STUDY TEXT:
-*-

This post is pretty much a revamp of a previous post called “Working with X-Fire soap services and inheritance in PHP“. That title was a bit misleading, and not really that good when it came to providing a sample.
Let’s say we have a SOAP method called createCustomer(Customer c), and we have a base class called Customer, which has to subclasses, Person and Organization. Person has firstname, lastname, while Organization as orgname and orgid. Now, the createCustomer call accepts a object of the class Customer, and any derived classes.
When retrieving a Person / Organization over SOAP, PHP automatically creates instances of the correct classes, but when calling createCustomer, passing a Person / Organization it breaks. Out object is sent as a Customer, but with Person or Organization fields added. The SOAP server expects to find a xsi:type for the object we are sending to tell what kind of Customer it is. It seems like PHP does not set this itself (maybe it should?).
I spent quite some time looking for info on how to specify the xsi:type for the objects, and I finally came across SoapVar.
I created a base class which the SOAP classes extended. A method called pack is responsible for setting xsi:type.

-*-

WHAT YOU NEED TO DO:
1. Please retype the part of the post on PHP SOAP inheritance that opens with the words containing "Let’s say we" and closes with "any derived classes.".
2. Write what comes next in the post on PHP SOAP inheritance, picking up after its final sentence.
The entries further down come from a separate source and are not part of the post.

-*-

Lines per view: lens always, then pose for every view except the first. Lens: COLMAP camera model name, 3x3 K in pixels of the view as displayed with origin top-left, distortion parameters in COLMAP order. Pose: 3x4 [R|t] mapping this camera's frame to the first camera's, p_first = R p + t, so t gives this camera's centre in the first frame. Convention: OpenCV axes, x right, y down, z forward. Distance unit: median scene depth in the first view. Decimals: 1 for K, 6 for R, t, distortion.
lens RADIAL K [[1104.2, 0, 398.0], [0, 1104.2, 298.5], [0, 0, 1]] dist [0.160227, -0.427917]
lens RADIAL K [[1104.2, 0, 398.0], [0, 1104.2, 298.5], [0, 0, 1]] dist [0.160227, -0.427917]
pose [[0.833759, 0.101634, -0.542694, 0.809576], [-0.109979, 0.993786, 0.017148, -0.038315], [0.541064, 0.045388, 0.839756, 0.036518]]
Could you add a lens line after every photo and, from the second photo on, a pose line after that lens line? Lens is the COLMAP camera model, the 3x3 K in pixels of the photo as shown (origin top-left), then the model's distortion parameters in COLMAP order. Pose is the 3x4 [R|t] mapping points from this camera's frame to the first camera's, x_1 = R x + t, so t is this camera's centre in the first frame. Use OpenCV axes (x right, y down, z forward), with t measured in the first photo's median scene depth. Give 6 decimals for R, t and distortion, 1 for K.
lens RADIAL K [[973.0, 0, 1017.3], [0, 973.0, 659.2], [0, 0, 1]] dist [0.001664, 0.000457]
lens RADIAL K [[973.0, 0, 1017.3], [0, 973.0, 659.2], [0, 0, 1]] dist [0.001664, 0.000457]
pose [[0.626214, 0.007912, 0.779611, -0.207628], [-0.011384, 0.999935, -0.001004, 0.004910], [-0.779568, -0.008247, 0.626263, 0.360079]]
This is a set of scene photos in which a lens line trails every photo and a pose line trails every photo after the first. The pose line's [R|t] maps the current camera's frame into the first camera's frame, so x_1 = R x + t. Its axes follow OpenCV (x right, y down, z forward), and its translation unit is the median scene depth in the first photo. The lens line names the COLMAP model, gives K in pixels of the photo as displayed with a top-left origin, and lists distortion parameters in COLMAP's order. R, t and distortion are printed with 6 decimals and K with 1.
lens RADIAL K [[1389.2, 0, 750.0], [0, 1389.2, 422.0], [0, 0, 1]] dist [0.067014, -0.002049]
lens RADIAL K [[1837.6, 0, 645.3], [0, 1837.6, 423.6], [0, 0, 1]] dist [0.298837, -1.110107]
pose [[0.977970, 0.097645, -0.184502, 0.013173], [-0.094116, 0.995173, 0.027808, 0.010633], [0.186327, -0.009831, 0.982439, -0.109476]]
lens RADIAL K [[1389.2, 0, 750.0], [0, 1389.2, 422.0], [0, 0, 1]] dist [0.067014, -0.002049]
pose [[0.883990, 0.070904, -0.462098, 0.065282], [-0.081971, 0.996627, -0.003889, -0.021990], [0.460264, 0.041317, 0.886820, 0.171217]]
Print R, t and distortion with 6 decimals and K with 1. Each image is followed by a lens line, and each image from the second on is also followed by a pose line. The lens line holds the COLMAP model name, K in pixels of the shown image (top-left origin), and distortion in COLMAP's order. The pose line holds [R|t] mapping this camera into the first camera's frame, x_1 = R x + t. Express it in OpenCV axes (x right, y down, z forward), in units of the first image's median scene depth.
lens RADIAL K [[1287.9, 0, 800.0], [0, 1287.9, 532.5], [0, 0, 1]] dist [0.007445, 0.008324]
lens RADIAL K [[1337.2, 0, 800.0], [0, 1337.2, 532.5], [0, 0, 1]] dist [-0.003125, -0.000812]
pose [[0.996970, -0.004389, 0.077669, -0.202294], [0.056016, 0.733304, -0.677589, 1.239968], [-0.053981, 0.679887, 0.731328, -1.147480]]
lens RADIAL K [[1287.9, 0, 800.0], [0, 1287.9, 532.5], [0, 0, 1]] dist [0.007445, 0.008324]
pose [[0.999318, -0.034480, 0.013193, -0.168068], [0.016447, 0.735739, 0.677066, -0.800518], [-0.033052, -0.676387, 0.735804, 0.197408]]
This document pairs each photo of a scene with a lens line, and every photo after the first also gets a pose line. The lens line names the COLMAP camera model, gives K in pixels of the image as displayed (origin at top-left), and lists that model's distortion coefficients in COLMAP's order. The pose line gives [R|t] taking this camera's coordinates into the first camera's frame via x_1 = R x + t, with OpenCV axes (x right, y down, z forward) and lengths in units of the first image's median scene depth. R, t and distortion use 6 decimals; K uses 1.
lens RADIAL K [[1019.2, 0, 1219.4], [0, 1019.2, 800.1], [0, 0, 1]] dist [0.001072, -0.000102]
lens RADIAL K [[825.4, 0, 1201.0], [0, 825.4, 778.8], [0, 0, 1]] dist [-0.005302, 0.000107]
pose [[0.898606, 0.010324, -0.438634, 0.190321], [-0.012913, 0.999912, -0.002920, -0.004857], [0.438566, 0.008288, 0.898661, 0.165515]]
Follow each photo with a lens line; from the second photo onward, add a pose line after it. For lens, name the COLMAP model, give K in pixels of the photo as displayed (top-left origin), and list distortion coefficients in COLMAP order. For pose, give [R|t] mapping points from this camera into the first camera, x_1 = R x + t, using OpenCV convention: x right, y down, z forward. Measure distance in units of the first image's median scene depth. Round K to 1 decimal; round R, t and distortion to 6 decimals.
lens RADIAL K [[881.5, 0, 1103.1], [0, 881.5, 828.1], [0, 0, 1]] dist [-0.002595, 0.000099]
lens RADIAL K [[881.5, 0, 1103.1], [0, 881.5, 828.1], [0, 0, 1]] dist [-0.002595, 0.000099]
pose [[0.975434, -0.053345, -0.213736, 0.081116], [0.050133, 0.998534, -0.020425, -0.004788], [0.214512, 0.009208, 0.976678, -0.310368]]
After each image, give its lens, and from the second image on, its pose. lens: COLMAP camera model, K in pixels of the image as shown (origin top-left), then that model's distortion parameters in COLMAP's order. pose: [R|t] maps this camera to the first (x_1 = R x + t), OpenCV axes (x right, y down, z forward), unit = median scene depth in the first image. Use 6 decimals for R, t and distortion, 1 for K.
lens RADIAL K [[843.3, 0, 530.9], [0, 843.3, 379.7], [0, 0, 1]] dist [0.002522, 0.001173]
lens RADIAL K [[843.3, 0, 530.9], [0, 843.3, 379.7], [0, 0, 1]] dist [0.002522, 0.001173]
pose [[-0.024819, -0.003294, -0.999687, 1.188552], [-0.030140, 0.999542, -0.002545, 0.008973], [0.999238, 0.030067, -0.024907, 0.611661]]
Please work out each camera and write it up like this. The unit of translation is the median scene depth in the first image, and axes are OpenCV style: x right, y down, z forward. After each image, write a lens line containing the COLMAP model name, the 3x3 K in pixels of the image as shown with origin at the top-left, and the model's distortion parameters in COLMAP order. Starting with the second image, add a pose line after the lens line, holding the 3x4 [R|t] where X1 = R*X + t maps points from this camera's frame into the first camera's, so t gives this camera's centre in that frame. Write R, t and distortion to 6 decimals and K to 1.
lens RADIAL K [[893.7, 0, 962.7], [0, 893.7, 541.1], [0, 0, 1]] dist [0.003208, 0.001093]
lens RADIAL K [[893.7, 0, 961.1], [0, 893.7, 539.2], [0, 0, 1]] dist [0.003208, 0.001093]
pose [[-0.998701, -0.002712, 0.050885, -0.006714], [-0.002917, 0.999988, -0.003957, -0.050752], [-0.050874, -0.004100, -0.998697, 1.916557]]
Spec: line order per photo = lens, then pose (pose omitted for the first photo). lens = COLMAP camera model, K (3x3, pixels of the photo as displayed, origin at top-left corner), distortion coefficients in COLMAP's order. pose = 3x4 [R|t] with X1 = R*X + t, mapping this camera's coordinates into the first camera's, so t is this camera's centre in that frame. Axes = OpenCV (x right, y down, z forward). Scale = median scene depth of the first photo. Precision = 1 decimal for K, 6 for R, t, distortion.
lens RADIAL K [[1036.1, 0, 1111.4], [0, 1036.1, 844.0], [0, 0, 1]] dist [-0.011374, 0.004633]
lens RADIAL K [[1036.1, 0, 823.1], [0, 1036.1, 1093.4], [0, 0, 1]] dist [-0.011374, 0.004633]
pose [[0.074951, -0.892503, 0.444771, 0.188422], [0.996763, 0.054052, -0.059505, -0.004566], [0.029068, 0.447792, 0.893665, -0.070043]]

-*-

RESPONSES IN ORDER:
1.
Let’s say we have a SOAP method called createCustomer(Customer c), and we have a base class called Customer, which has to subclasses, Person and Organization. Person has firstname, lastname, while Organization as orgname and orgid. Now, the createCustomer call accepts a object of the class Customer, and any derived classes.

2.
(I’m very aware that my pasted code looks like a mess in this blog. I will fix that ASAP).
class BaseClass{
private $namespace = “http://model.api.domain.com”; // from your WSDL
protected function pack($obj){
$class_name = get_class($obj);
$namespace = “http://model.api.domain.com”;
$pack = new SoapVar($obj, XSD_STRING, “$class_name”, $namespace);
return $pack;
}
}
class createCustomer extends BaseClass{
public function setCustomer($customer){
$this->customer = $this->pack($customer);
}
}
$customer = new Person();
$customer->setName(“John Doe”);
$request = new createCustomer();
$request->setAccountID(123);
$request->setCustomer($customer);
$client->createCustomer($request);
That fixed the problems for me atleast.
PS: If your SOAP classes are prefixed you’ll need to strip the prefix in class_name when creating the SoapVar.